During the evening, while we were sitting round the fire, the conversation turned on the days when much superstitious opposition and prejudice existed against the Christian religion, and witch-doctors and their followers exerted their combined forces to crush it. Mikula told of one zealous teacher he knew who travelled the country proclaiming God’s message of salvation, who was seen to enter a town, but was never known to leave it.

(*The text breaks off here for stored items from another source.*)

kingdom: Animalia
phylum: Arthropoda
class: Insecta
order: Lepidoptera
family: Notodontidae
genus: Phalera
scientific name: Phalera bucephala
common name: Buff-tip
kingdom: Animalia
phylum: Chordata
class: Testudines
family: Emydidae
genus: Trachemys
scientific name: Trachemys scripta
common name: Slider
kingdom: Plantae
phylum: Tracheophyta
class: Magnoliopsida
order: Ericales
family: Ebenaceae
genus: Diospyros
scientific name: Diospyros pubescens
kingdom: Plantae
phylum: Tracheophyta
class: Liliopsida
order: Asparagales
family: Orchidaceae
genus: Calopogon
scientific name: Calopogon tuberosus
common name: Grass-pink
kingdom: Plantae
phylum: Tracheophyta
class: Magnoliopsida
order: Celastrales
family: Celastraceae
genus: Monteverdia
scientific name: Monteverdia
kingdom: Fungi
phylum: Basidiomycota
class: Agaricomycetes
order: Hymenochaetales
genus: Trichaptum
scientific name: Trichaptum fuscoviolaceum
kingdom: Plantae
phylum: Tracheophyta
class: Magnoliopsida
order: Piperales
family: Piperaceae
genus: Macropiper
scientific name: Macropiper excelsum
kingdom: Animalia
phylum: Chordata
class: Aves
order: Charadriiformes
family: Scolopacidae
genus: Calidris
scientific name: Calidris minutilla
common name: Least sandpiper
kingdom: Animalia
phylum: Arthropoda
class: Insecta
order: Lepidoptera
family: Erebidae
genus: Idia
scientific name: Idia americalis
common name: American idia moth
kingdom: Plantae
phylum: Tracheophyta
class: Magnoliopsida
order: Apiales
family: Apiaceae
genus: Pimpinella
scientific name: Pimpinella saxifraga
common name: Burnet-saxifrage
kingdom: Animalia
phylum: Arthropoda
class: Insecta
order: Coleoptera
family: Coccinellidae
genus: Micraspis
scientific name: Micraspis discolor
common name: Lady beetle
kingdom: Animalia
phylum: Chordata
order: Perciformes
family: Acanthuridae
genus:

False and misleading reports were spread concerning him; but after a long period the truth came to light: the evangelist went into the said town to preach, the people seized him, hurried him down the long slope to the river, fastened a great stone to his neck, and, hurling him from the rocks, drowned him in the rushing waters.
“A few months ago,” said one of the teachers sitting round the fire, “the people in a town I visited caught me and tied me with my arms extended on a cross in mockery of my Master; then they placed me for hours out in the broiling sun, so that my mouth and throat became parched and dry like the bottom of a saucepan. As the sun went down they set me free, and we have a teacher and some Christians now in that town, for they were astonished to hear me praying for them instead of abusing them.”
“Have you heard what happened some months ago in the district next to ours?” asked another. “An evangelist went into a town, and the natives took him and stretched him on a cross in imitation of our Saviour, and then, spearing him, they cut off his head and flung his body into the bush. Christ suffered much for our salvation, and it is to be expected that we shall have to suffer a little for Him.”
As they sat there round the fire two or three engaged in prayer, and singing softly their evening hymn--“Jesus, Lover of my soul, Let me to Thy bosom fly,” they rolled themselves in their blankets, and there in the open around their fires they stretched themselves in sleep.